* [EXERCISE DETAILS]: Reproduce the data from its first line through the line containing "arc at (983, 742): solid -> dashed", with both of those lines included.

* [EXERCISE MATERIALS]:
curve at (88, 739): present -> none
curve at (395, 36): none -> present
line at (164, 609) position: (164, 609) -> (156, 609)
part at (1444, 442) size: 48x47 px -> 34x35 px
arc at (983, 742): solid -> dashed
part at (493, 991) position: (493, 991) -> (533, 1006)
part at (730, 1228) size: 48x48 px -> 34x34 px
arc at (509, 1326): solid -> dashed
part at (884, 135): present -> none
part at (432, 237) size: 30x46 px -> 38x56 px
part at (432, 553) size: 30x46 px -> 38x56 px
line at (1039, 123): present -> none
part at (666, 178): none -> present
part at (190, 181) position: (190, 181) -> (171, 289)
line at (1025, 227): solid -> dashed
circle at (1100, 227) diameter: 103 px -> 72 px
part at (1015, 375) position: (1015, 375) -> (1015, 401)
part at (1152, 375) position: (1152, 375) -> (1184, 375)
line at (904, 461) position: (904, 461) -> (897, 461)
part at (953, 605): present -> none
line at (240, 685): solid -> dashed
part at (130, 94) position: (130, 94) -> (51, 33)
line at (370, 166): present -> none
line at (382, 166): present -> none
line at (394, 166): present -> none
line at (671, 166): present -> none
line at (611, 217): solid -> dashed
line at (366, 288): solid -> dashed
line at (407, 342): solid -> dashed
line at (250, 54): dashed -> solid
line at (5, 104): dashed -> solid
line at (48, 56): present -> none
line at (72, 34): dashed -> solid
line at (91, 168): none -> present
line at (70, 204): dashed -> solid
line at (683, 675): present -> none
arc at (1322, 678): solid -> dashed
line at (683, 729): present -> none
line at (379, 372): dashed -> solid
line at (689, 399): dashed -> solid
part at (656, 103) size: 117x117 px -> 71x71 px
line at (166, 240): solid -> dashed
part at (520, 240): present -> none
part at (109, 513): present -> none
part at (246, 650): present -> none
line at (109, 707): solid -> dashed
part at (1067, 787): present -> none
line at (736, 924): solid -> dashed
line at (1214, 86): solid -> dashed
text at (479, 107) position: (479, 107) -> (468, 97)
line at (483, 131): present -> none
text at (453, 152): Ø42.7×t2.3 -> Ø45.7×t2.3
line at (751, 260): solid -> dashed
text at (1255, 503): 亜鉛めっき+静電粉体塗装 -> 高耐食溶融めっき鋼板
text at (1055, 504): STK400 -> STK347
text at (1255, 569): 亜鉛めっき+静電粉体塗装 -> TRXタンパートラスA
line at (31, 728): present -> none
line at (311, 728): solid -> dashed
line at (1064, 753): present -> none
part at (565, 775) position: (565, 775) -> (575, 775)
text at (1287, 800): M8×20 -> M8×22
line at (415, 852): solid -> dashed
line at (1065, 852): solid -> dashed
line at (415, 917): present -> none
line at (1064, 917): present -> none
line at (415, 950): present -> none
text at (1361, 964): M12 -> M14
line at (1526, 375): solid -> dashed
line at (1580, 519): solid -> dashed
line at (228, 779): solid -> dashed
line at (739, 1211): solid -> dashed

* [RESULT BELOW]:
curve at (88, 739): present -> none
curve at (395, 36): none -> present
line at (164, 609) position: (164, 609) -> (156, 609)
part at (1444, 442) size: 48x47 px -> 34x35 px
arc at (983, 742): solid -> dashed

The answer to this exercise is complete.